Although the two trusts have similar portfolios, Pigit has suffered from holding more in smaller companies (8pc versus 4.9pc for Edinburgh), which have generally struggled against the uncertainty generated by the EU referendum.
By contrast, Edinburgh has benefited from having slightly more in FTSE 100 blue chips (51pc versus Pigit’s 46.6pc) and overseas stocks (16pc versus 12.5pc), which have done well from the weak pound swelling their foreign earnings.
Edinburgh’s fees are also lower. Having dropped its performance fee three years ago, it levies a competitive annual “ongoing” charge of 0.61pc of net assets. Pigit charges 0.65pc but adds a 0.5pc performance fee if it beats the FTSE All Share.

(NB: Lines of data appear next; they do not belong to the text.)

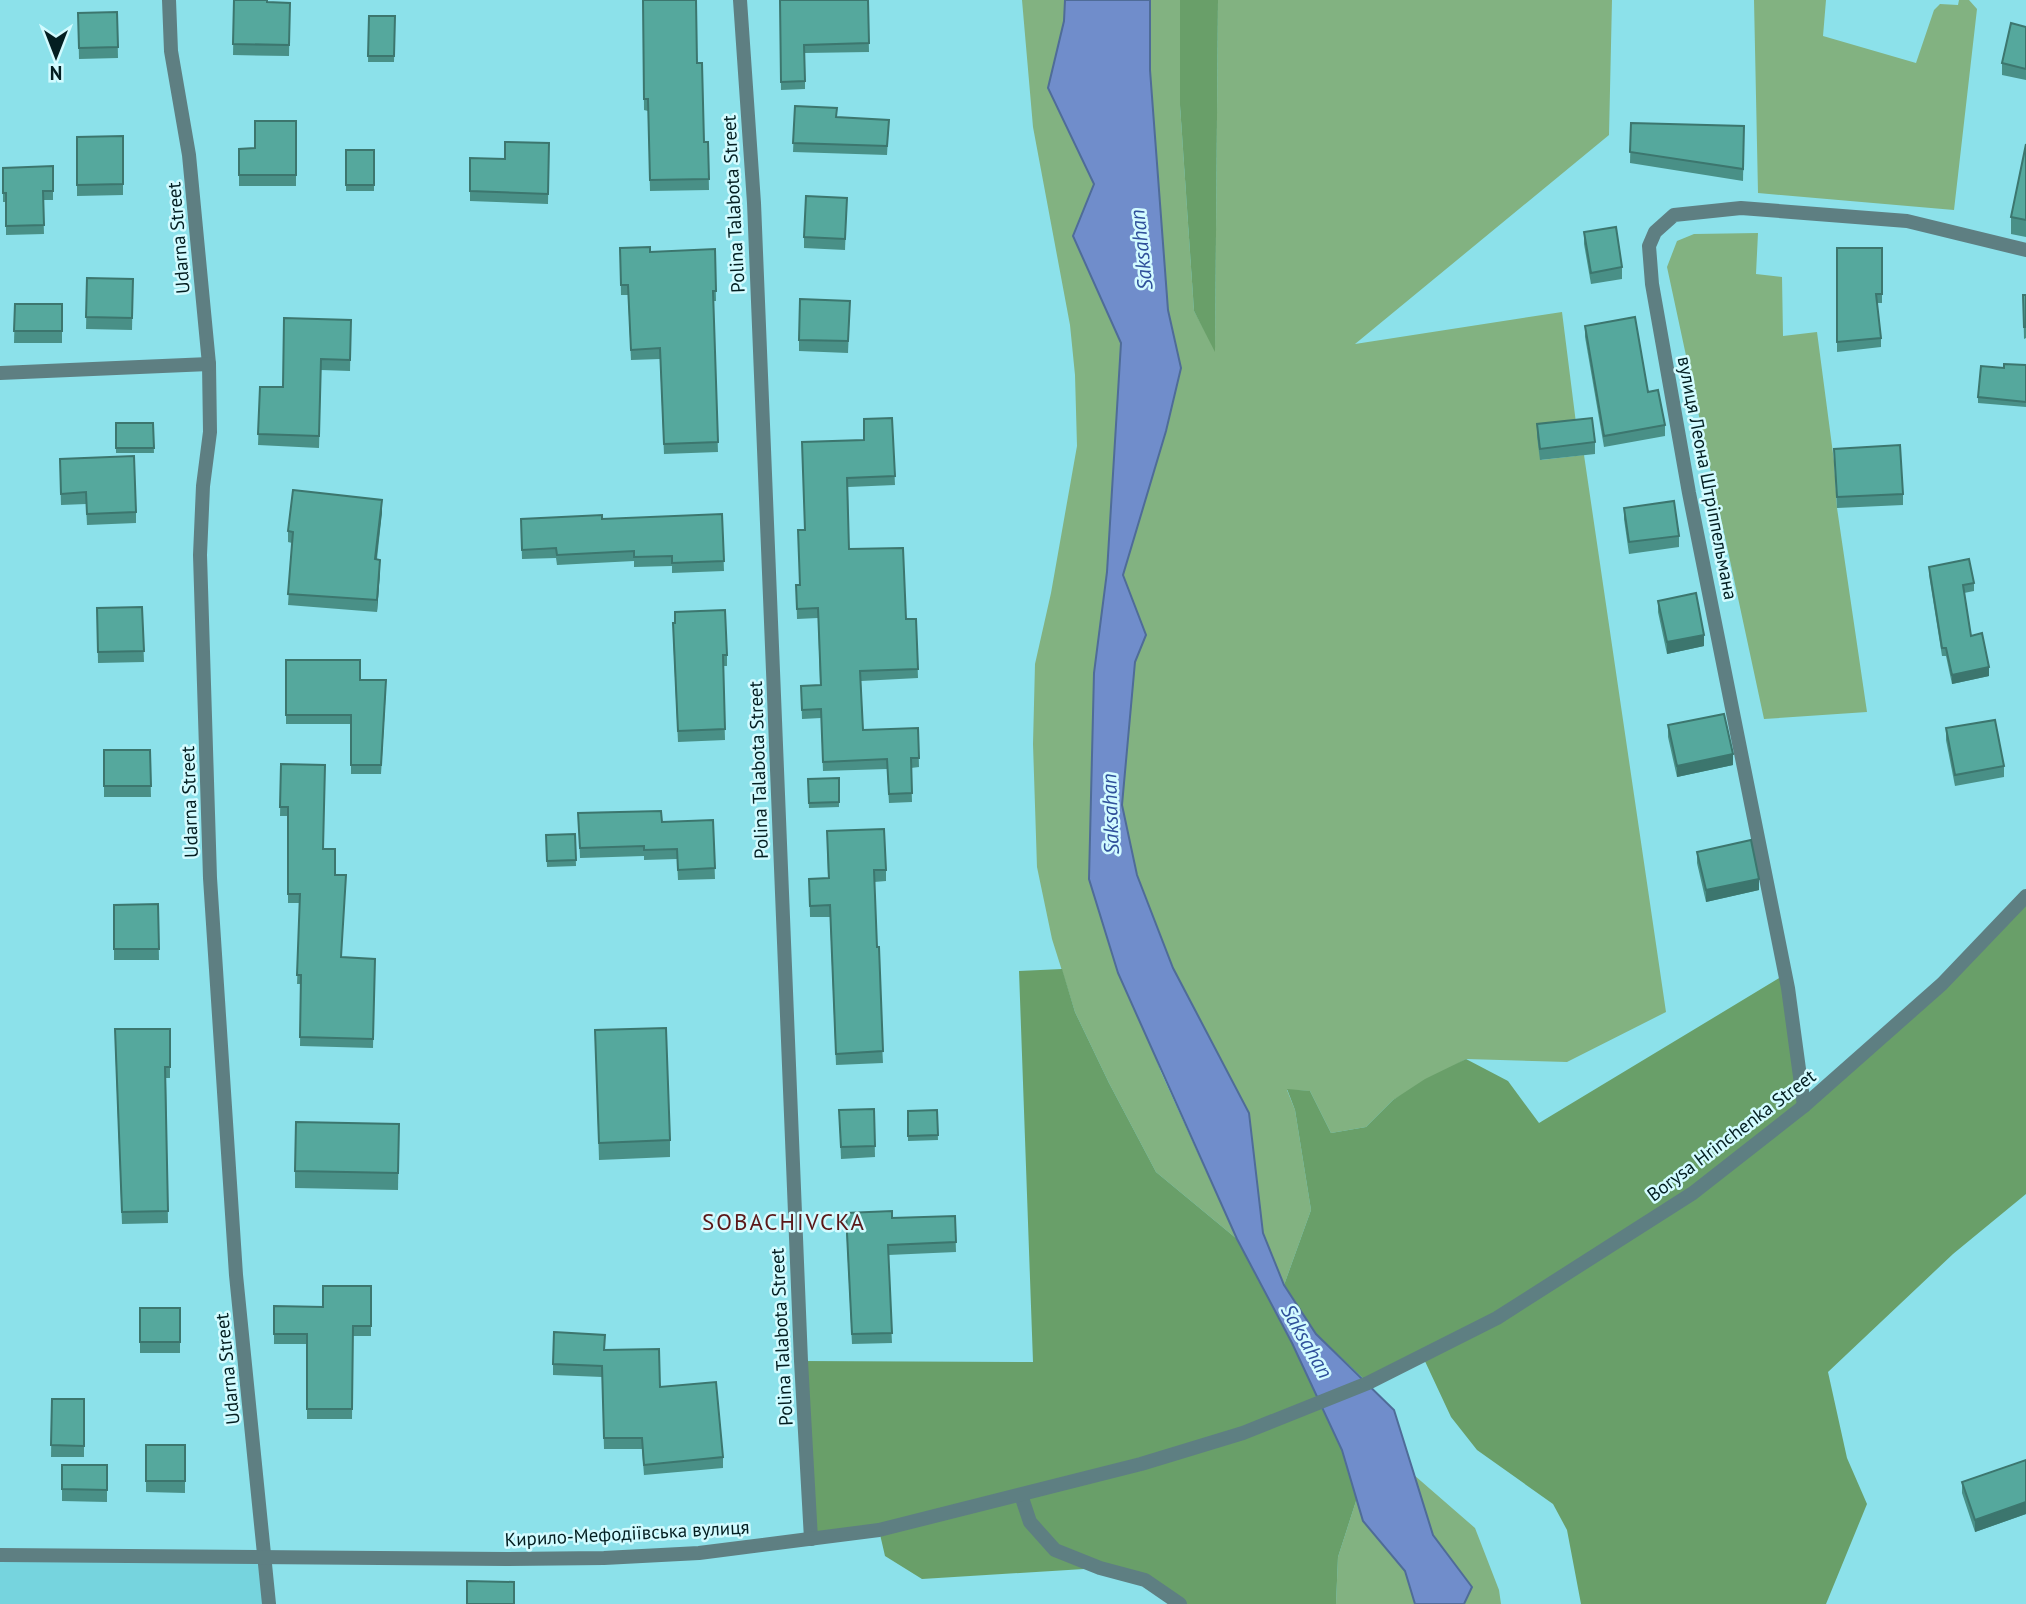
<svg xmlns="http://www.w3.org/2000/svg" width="2026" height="1604" viewBox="0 0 2026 1604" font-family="'PT Sans',sans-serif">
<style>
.built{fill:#76d4de}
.green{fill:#82b281}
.forest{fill:#699f69}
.water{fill:#708dcb;stroke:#4f6c98;stroke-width:2}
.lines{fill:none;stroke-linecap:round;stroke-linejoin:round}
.minor{stroke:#5e7f82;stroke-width:14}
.tertiary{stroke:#5e7f82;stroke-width:14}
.wall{fill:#499087}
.shaded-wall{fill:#3c766e}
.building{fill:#55a89d;stroke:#3c766e;stroke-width:2}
.labels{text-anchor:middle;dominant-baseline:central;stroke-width:5;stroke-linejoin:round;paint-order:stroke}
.street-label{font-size:19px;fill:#031e21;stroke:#d2fbff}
.water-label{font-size:21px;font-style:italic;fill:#2f509b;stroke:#d2fbff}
.quarter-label{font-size:23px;letter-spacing:2px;fill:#5b1718;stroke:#d2fbff}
</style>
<rect width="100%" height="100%" fill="#8ce1ea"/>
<path class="built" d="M0,1555L266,1557L269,1604H0Z"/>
<g class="green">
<path d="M1022,0H1065L1064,21L1048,88L1094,184L1073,236L1121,343L1107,572L1094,673L1089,879L1161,1072L1237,1239L1156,1172L1109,1083L1075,1012L1052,939L1037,867L1033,744L1035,664L1051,593L1077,446L1075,375L1070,325L1033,127Z"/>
<path d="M1150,0H1180V105L1194,311L1215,349L1218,0H1612L1609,135L1355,344L1562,312L1577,431L1541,460L1584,455L1666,1012L1567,1062L1466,1059L1393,1100L1366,1127L1331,1133L1310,1091L1287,1090L1295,1110L1311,1210L1284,1285L1263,1233L1249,1113L1173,968L1137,875L1122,805L1135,662L1146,635L1123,576L1166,431L1181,368L1168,310L1150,70Z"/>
<path d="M1754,0H1826L1823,36L1916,63L1934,10L1940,4L1958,5L1959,0H1969L1977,9L1954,210L1758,193Z"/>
<path d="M1758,233L1756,274L1782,277L1783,336L1817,332L1834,461L1837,508L1867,712L1764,719L1667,267L1677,241L1694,234Z"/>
<path d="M1414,1475L1475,1528L1499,1590L1501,1604H1464L1472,1587L1433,1535Z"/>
<path d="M1357,1498L1363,1521L1405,1571L1415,1604H1336L1338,1557Z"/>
</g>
<g class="forest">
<path d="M1180,0H1218L1215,352L1194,311L1180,105Z"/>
<path d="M2026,896V1194L1953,1254L1828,1372L1847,1458L1867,1504L1826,1604H1581L1567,1530L1553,1504L1477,1450L1451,1417L1423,1357L1368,1383L1316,1334L1284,1285L1311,1210L1295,1110L1287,1089L1310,1091L1331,1133L1366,1127L1393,1100L1425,1079L1466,1059L1508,1081L1539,1123L1786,974L1804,1105Z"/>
<path d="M1062,969L1075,1012L1109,1083L1156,1172L1237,1239L1292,1343L1342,1450L1357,1498L1338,1557L1336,1604H1180L1145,1580L1100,1568L922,1579L885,1556L879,1530L811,1539L801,1361L1033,1362L1019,971Z"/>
</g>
<path class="water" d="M1065,0H1150V70L1168,310L1181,368L1166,431L1123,575L1146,635L1135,662L1122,805L1137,875L1173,968L1249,1113L1263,1233L1284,1285L1316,1334L1394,1410L1433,1535L1472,1587L1464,1604H1415L1405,1571L1363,1521L1342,1450L1292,1343L1237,1239L1118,973L1089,879L1094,673L1107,572L1121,343L1073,236L1094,184L1048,88L1064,21Z"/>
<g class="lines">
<g class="minor">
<path d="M169,0L171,51L189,155L209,364L210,432L203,486L200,555L210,878L236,1275L269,1604"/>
<path d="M740,0L754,203L801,1361L811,1539"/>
<path d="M0,373L209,364"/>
<path d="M1804,1106L1788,988L1689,493L1652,284L1649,246L1655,232L1674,215L1741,208L1907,221L2026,250"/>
<path d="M1021,1495L1030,1522L1055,1550L1100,1568L1145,1580L1180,1604"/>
</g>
<path class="tertiary" d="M0,1555L506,1559L604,1558L699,1553L879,1530L1141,1464L1243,1433L1368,1383L1497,1318L1693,1193L1804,1106L1942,984L2026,896"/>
</g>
<g class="wall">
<path d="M226,0H267V2L290,3L289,56L233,55L234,0Z"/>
<path d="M643,0L697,63L704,142H708L709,190L650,191L648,111L644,110Z"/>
<path d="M780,0H868L869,52L805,53V89L781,90Z"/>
<path d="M117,12L118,58L79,59L78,13Z"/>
<path d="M369,16H395L394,62H368Z"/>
<path d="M2026,27V80L2002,75V63Z"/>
<path d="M795,106L837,117L889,120L887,155L793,152Z"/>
<path d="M296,121V186H239V149L255,148Z"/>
<path d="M1631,123L1744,126L1743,181L1630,163Z"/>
<path d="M123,136V195L77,196V137Z"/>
<path d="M549,143L548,204L470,201V158L505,159Z"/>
<path d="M2026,144V237L2011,234V217Z"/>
<rect x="346" y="150" width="28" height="41"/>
<path d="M53,166V200H43L44,234L6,235V202H3V168Z"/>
<path d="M847,198L845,250L804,248V237Z"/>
<path d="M1584,232L1622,267V279L1591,284L1584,244Z"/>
<path d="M620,248L650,252L715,249L716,301H713L718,452L664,454L660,359L631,360L628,295H621Z"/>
<path d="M1837,248H1882V303H1877L1881,338V347L1837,352Z"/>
<path d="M87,278L133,279L132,330L86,329Z"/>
<path d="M2023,295H2026V338L2024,339Z"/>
<path d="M850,301L848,353L799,351V340Z"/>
<path d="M15,304H62V343H14Z"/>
<path d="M351,320L350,371L321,370L319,448L258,445L260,387H283Z"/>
<path d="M1585,326L1648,392L1665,425V436L1604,447L1585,337Z"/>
<path d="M2026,365V407L1978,403V397L2004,368Z"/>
<path d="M892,418L895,485L848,487L849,549L906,619H916L918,678L861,681L863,730L918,728L919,767L911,768L912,802L889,803L887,769L823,771L821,718L802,719L801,686L820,685L818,618L797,619L796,585H799L864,440Z"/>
<path d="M116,423H153L154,453H116Z"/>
<path d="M1537,424L1595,442V454L1540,460L1537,436Z"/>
<path d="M1834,449L1903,494V505L1837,508Z"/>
<path d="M60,471L136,512V523L87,525L86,504L61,505Z"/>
<path d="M1624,508L1679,536V547L1629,554L1624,519Z"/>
<path d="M382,512L377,559L380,571L377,612L288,605L292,543L288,542V531Z"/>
<path d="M722,514L724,571L672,573V566L634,567V561L557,565L556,558L522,559L521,519H602Z"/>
<path d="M1929,567L1974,583V591L1964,593L1971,636L1989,676L1952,684L1946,656H1942L1929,575Z"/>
<path d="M1658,601L1704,646L1667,654L1658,612Z"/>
<path d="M142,607L144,662L98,663L97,608Z"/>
<path d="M673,635L727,655V666H723L725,740L678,742Z"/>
<path d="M286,660L360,680L386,689L381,774H351V724H286Z"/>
<path d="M1668,725L1733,765L1677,777L1668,737Z"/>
<path d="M1946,728L2004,766V777L1955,786L1946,740Z"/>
<path d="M104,750H150L151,797H104Z"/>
<path d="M281,764L335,875L342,957L375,959L373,1048L300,1046L301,984H297L300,903H288V816H280Z"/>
<path d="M839,778V807L809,808L808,779Z"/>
<path d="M578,813L662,822L713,820L715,879L678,880L677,859L644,860V856L580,858Z"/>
<path d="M575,834L576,866L547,867L546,835Z"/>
<path d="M827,842L886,870V881L874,882L883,1063L836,1065L830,917H810L809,879L828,878Z"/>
<path d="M1697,852L1759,890L1706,902L1697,863Z"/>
<path d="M158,904L159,960H114V905Z"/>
<path d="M170,1029V1078H166L168,1223L122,1224L115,1041Z"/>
<path d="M595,1030L670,1140V1157L599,1160Z"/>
<path d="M874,1109L875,1157L841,1159L839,1110Z"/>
<path d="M937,1110L938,1140L908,1141V1111Z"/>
<path d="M399,1124L398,1190L295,1188V1171Z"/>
<path d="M955,1216L956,1252L888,1255L892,1343L852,1344L846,1223L892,1218Z"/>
<path d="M371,1286V1336H353L352,1419H307V1344H274V1306L323,1307Z"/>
<rect x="140" y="1308" width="40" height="45"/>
<path d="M605,1350L660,1387L723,1457V1468L644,1475L642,1449H604L602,1377L553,1375V1364Z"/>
<path d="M52,1399H84V1457H51Z"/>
<path d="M146,1445H185V1493L146,1492Z"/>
<path d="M2026,1460V1514L1975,1532L1962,1493V1482Z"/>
<path d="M62,1465H107V1502L62,1501Z"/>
</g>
<g class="shaded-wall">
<path d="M382,500V512L375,570V559Z"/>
<path d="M380,560V571L377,612V600Z"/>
<path d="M1704,635V646L1667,654V642Z"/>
<path d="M1989,667V676L1952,684V675Z"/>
<path d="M1733,754V765L1677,777V766Z"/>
<path d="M1759,879V890L1706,902V890Z"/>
<path d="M2026,1502V1514L1975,1532V1520Z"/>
</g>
<g class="building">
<path d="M234,0H267V2L290,3L289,45L233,44Z"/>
<path d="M643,0H696L697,63H702L704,142H708L709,179L650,180L648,99H644Z"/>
<path d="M780,0H868L869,43L804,45L805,81L781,82Z"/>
<path d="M117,12L118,47L79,48L78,13Z"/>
<path d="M369,16H395L394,56H368Z"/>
<path d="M2011,23L2026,27V69L2002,63Z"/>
<path d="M795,106L837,108L836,117L889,120L887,146L793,143Z"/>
<path d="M255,121H296V175H239V149L255,148Z"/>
<path d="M1631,123L1744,126L1743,169L1630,152Z"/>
<path d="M123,136V184L77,185V137Z"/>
<path d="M505,142L549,143L548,194L470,191V158L505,159Z"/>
<path d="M2026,144V220L2011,217Z"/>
<rect x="346" y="150" width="28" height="35"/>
<path d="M53,166V191H43L44,225L6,226V193H3V168Z"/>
<path d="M806,196L847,198L845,239L804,237Z"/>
<path d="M1616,227L1622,267L1591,273L1584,232Z"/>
<path d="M650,247V252L715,249L716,291H713L718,442L664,444L660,348L631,350L628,285H621L620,248Z"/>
<path d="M1837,248H1882V294H1876L1881,338L1837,342Z"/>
<path d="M87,278L133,279L132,318L86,317Z"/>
<path d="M2023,295H2026V327H2024Z"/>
<path d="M800,299L850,301L848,341L799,340Z"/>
<path d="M15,304H62V331H14Z"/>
<path d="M1635,317L1648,392L1658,390L1665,425L1604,436L1585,326Z"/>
<path d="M284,318L351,320L350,360L321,359L319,436L258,434L260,387H283Z"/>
<path d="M2004,364L2026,365V402L1978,397L1981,366L2004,368Z"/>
<path d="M892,418L895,476L847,478L849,549L903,548L906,619H916L918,669L860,671L863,730L918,728L919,758H911L912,793L889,794L887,759L823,762L821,709L802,710L801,686L821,685L818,608L797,609L796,585H800L798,530H805L802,442L864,440V419Z"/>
<path d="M1592,418L1595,442L1540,449L1537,424Z"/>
<path d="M116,423H153L154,448H116Z"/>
<path d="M1900,445L1903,494L1837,497L1834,449Z"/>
<path d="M134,456L136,512L87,514L86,492L61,494L60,459Z"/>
<path d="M293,490L382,500L375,559L380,560L377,600L288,594L293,532L288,531Z"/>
<path d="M1674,501L1679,536L1629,542L1624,508Z"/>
<path d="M722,514L724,561L672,563V556L634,557V551L557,555L556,548L522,550L521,519L602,515V519Z"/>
<path d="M1969,559L1974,583L1963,585L1971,636L1982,633L1989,667L1952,675L1946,648H1942L1929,567Z"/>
<path d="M1696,593L1704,635L1667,642L1658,601Z"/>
<path d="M142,607L144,651L98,652L97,608Z"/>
<path d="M725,610L727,655H723L725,729L678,731L673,623H675V612Z"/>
<path d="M286,660H360V680H386L381,765H351V715H286Z"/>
<path d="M1724,714L1733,754L1677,766L1668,725Z"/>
<path d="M1995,720L2004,766L1955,775L1946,728Z"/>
<path d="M104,750H150L151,786H104Z"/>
<path d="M281,764L325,765L323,849H335V875H346L341,957L375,959L373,1039L300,1037L301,975H297L300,894H288V807H280Z"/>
<path d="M839,778V802L809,803L808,779Z"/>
<path d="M661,811L662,822L713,820L715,868L678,870L677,849L644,850V846L580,848L578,813Z"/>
<path d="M884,829L886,870H874L877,947H879L883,1051L836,1054L830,905L810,906L809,879L829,878L827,831Z"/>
<path d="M575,834L576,860L547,861L546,835Z"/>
<path d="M1751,840L1759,879L1706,890L1697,852Z"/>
<path d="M158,904L159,949H114V905Z"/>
<path d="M666,1028L670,1140L599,1143L595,1030Z"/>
<path d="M115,1029H170V1067H165L168,1211L122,1212Z"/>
<path d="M874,1109L875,1146L841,1147L839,1110Z"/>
<path d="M937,1110L938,1135L908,1136V1111Z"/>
<path d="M296,1122L399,1124L398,1173L295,1171Z"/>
<path d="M892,1211V1218L955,1216L956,1242L888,1245L892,1333L852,1334L846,1213Z"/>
<path d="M323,1286H371V1326H353L352,1409H307V1334H274V1306L323,1307Z"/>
<rect x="140" y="1308" width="40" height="34"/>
<path d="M554,1332L605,1335L604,1350L659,1349L660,1387L716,1382L723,1457L644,1465L642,1438H604L602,1366L553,1364Z"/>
<path d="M52,1399H84V1446L51,1445Z"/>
<rect x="146" y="1445" width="39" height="36"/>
<path d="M2026,1460V1502L1975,1520L1962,1482Z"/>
<path d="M62,1465H107V1490L62,1489Z"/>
<path d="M467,1581L514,1582V1604H467Z"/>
</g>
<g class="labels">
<g class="street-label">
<text transform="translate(733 204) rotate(-93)">Polina Talabota Street</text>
<text transform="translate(178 238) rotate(-95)">Udarna Street</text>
<text transform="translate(1708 478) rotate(79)">вулиця Леона Штріппельмана</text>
<text transform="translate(758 770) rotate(-92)">Polina Talabota Street</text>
<text transform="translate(189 802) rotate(-92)">Udarna Street</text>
<text transform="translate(1731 1135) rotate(-37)">Borysa Hrinchenka Street</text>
<text transform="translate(781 1337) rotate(-93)">Polina Talabota Street</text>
<text transform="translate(227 1369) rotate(-96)">Udarna Street</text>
<text transform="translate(627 1533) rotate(-3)">Кирило-Мефодіївська вулиця</text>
</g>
<g class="water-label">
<text transform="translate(1141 250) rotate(-96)">Saksahan</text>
<text transform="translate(1110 814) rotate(-92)">Saksahan</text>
<text transform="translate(1307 1341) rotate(60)">Saksahan</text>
</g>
<g class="quarter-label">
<text x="784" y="1221">SOBACHIVCKA</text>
</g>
</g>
<g transform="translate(56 56) rotate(180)" stroke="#d2fbff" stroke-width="5" paint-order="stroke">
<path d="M0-5L12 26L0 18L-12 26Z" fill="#031e21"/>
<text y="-10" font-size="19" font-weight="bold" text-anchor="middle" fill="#031e21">N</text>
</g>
</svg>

Both trusts have been hit by share price falls at BT and Capita, the outsourcing firm. More broadly, the funds have been dragged down by investors’ move away from the defensive, high-quality income stocks Mr Barnett favours towards stocks more exposed to the economy.
This cooling investor sentiment has seen their shares lag behind their NAV, which is the value of their investments minus debts.
Earlier this week Pigit shares traded at just over 373p, a 10pc discount on the 413.9p per share NAV estimated by Morningstar, the fund analyst. Edinburgh shares stood at 711p, 6.4pc below their estimated NAV of 760.9p.
On the face of it, Pigit looks more cheaply rated. However, its discount has averaged 6.5pc in the past 12 months. By comparison, Edinburgh’s discount is significantly wider than its 12-month average of 2.6pc, meaning it is relatively cheaper than its stablemate.